By Vancouver is Awesome |

The alarm bells are becoming bull horns: Canada’s housing supply isn’t keeping up with the rapid rate of population growth.

Academics, commercial banks and policy thinkers have all been warning the federal government that the pace of population growth, facilitated by immigration, is making the housing crisis worse.

“The primary cause for (the) housing affordability challenge in Canada is our inability to build more housing that is in line with the increase in population,” said Murtaza Haider, a professor of data science and real estate management at Toronto Metropolitan University.

A TD report released in late July also warned that “continuing with a high-growth immigration strategy could widen the housing shortfall by about a half-million units within just two years.”

But the Liberals are doubling down on their commitment to bring more people into the country, arguing that Canada needs high immigration to support the economy and build the homes it desperately needs.

“Looking at the (immigration) levels that we have recently approved as a cabinet (and) as a government, we can’t afford currently to reduce those numbers,” Immigration Minister Marc Miller said in an interview with The Canadian Press.

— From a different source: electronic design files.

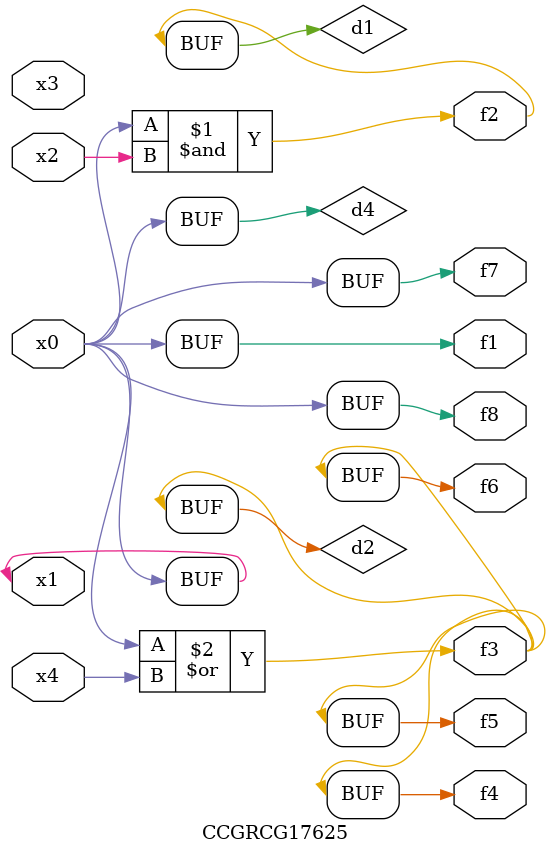
<source format=v>
module CCGRCG17625(
	input x0, x1, x2, x3, x4,
	output f1, f2, f3, f4, f5, f6, f7, f8
);

	wire d1, d2, d3, d4;

	and (d1, x0, x2);
	or (d2, x0, x4);
	nand (d3, x0, x2);
	buf (d4, x0, x1);
	assign f1 = d4;
	assign f2 = d1;
	assign f3 = d2;
	assign f4 = d2;
	assign f5 = d2;
	assign f6 = d2;
	assign f7 = d4;
	assign f8 = d4;
endmodule

</source>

That’s because Canada’s aging population risks straining public finances, he said, as health-care needs rise and the tax base shrinks.

A report by Statistics Canada published in April 2022 finds the country’s working population has never been older, with more than one in five people close to retirement.

At the same time, Canada’s fertility rate hit a record low of 1.4 children per woman in 2020.

The TD report, co-authored by the commercial bank’s chief economist Beata Caranci, notes that economists are the ones who have been warning of the economic consequences of Canada’s aging population.